A Contour-Based Algorithm for Automated Detection of Overshooting Tops Using Satellite Infrared Imagery


Published:2018-08-29


Professor Yuan Wang's group with the School of Atmospheric Science at Nanjing University has made new progress in convection detection and tracking. The related paper, titled A Contour-based Algorithm for Automated Detection of Overshooting Tops Using Satellite Infrared Imagery, was published in IEEE Transactions on Geoscience and Remote Sensing (TGRS), a top remote sensing journal with an impact factor of 4.662 for 2017.

Overshooting convection is a type of deep and dangerous convection that features limited horizontal extent (less than 4 km in diameter) and short duration (15 mins or less). It exhibits an intense updraft that develops solidly in the vertical extent and that can rise beyond the troposphere and penetrate the lower stratosphere. Many studies have demonstrated direct relationships between overshooting convection and 1) disastrous weather such as lightning activity, hail, tornadoes and heavy rainfall and 2) tropical cyclone activities such as cyclogenesis and intensity change; and 3) the cross-tropopause transportation of materials that affect global climate such as ice particles, water vapor, and so on. Therefore, the detection of overshooting convection is of great significance in meteorology, climatology and atmospheric environment study.

The overshooting top (OT), defined as the cloud top of overshooting convection, appears as a cauliflowerlike protrusion in the visible (VIS) imagery and a small localized cold region in the satellite infrared (IR) imagery. Based on finer spatiotemporal resolution imagery generated by the new generation geostationary satellites, Professor Wang Yuan's group develops a contour-based algorithm for automated detection of overshooting tops (Fig.1). The accuracies of the OT detection algorithms are evaluated with 159 Global Precipitation Measurement (GPM)-observed OT events collected from July 2015 to July 2017. The results indicate that the contour-based algorithm performs better than the original IRW-texture algorithm. The contour-based algorithm achieves a probability of detection (POD) of 67% and a false-alarm ratio (FAR) of 46%. Compared to the original IRW-texture algorithm, the contour-based algorithm increases the POD by 9% and decreases the FAR by 42%. Fig.2 serves as an example for OT detection.

This work was supported in part by the National Natural Science Foundation of China under Grant 41505086, Grant 41575130, and Grant 41675054 and in part by the National Fundamental Research (973) Program of China under Grant 2015CB452800. Doctoral candidate Liangxiao Sun was the first author and Doctor Xiaoyong Zhuge and Professor Yuan Wang were the corresponding authors.


Fig. 1. (a) High-level flowchart of the contour-based OT detection algorithm, and (b) schematic of Procedure #4, in which the 16 pixels (blue and red dots) surrounding the candidate OT center (black dot) are separated into two groups according to whether they are enclosed by C2.

Fig.2 (a)IR imagery and (b) VIS imagery of Himawari-8. The magenta dots represent the KuPR/GPM-observed OTs, the black plus signs represent the OTs detected by the contour-based and the dashed line indicates the edge of the KuPR swath.


Link to the paper and its references:

Sun, L. X., X. Y. Zhuge, and Y. Wang, 2018: A Contour-based Algorithm for Automated Detection of Overshooting Tops Using Satellite Infrared Imagery.
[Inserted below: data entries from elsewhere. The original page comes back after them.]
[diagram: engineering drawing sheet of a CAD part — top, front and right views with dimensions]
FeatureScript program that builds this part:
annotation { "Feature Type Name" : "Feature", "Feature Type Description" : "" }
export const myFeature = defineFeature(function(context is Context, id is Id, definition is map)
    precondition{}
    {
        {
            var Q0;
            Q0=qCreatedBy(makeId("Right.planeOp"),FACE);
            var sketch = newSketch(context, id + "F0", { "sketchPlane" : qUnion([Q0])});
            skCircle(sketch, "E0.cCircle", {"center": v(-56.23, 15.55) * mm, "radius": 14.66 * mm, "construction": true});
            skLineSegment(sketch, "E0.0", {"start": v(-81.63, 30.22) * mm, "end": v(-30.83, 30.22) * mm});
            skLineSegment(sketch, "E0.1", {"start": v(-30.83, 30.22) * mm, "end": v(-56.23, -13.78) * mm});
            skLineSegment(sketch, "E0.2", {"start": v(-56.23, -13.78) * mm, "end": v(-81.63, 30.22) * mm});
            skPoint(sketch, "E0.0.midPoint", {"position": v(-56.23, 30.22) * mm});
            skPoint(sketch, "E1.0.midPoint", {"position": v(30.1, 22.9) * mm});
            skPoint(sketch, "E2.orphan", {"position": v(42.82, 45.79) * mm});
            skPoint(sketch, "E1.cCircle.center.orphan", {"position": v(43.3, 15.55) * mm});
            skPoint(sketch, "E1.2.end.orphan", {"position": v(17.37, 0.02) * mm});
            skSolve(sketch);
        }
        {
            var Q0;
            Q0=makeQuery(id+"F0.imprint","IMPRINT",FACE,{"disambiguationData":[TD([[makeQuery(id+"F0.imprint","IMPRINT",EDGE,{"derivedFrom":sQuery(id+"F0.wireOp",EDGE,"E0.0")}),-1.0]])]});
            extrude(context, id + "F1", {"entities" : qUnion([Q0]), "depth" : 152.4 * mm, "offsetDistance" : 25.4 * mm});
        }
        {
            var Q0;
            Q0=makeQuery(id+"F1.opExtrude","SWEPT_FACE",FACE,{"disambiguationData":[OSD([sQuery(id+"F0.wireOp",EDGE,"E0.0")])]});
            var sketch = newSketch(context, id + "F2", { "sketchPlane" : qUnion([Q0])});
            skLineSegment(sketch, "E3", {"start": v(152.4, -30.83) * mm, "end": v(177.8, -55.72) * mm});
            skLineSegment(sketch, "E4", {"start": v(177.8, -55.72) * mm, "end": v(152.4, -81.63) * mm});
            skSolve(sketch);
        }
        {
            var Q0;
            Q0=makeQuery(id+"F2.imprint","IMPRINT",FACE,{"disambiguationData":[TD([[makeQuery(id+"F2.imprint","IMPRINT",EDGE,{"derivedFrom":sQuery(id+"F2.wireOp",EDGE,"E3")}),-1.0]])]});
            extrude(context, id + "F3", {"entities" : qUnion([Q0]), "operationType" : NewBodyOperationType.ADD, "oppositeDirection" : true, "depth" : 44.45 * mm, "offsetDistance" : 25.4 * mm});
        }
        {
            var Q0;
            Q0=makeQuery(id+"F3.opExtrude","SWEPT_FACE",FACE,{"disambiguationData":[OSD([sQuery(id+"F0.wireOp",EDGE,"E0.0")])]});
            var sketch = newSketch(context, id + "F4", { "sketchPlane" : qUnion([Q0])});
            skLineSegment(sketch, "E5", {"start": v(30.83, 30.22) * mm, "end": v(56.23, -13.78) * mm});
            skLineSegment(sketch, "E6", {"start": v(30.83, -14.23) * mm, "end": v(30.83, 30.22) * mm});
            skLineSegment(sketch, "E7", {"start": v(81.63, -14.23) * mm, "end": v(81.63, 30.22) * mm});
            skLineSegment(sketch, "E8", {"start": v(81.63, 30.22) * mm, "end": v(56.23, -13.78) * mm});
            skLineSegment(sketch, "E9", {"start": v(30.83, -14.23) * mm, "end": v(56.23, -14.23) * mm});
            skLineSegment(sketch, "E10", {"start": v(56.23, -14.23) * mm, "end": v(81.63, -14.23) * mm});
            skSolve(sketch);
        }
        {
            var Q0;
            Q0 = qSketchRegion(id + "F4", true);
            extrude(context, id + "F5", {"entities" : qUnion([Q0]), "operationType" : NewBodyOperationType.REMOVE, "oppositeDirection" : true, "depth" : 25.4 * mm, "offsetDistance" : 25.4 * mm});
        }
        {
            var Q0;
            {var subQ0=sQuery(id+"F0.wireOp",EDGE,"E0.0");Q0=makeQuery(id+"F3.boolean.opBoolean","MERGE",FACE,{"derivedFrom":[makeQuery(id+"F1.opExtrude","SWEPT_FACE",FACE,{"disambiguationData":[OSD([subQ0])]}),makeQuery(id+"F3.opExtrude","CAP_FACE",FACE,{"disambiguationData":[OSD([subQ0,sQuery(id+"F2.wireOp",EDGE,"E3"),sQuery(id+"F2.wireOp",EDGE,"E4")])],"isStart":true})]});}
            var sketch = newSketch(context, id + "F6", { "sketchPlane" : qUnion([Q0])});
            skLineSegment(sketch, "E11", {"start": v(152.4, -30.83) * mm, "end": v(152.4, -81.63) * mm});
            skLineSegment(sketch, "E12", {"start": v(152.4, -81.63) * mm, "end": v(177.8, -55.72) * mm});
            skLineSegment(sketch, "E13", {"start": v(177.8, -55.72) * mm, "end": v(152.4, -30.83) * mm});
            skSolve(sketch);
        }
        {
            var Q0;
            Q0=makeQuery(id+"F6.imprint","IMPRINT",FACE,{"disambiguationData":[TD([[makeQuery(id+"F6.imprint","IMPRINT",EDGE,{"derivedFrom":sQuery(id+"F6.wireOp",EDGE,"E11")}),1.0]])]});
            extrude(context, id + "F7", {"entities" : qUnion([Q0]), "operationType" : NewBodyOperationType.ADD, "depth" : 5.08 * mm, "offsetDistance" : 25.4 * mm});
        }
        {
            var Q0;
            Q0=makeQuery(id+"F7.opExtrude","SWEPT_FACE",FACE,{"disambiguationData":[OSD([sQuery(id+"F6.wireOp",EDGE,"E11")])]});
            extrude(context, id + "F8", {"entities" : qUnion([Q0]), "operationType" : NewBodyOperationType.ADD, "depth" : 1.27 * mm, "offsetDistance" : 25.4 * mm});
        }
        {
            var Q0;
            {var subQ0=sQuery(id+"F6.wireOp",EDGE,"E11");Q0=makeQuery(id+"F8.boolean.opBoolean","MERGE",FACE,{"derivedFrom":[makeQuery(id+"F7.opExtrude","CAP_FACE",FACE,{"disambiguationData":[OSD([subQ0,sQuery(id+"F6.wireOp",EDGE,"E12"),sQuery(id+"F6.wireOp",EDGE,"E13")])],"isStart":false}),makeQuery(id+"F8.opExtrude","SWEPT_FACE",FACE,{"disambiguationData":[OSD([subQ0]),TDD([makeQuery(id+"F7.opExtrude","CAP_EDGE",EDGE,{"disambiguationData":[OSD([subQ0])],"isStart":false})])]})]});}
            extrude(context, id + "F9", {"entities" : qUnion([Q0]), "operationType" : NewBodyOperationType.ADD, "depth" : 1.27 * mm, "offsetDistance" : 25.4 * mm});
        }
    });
IEEE Trans. Geosci. Remote Sens., doi: 10.1109/TGRS.2018.2857486. 

Zhuge, X.-Y., J. Ming, and Y. Wang, 2015a: Reassessing the use of inner-core hot towers to predict tropical cyclone rapid intensification. Wea. Forecasting, 30, 1265–1279, doi: 10.1175/WAF-D-15-0024.1. 

Zhuge, X.-Y., J. Guan, F. Yu, and Y. Wang, 2015b: A new satellite-based indicator for estimation of the Western North Pacific tropical cyclone current intensity. IEEE Trans. Geosci. Remote Sens., 53, 5661–5676. 

Sun, L. X., X. Y. Zhuge, and Y. Wang, 2017: Favorable environments for the occurrence of overshooting tops in tropical cyclones. Adv. Atmos. Sci., 34(4), 532–544, doi: 10.1007/s00376-016-6122-y.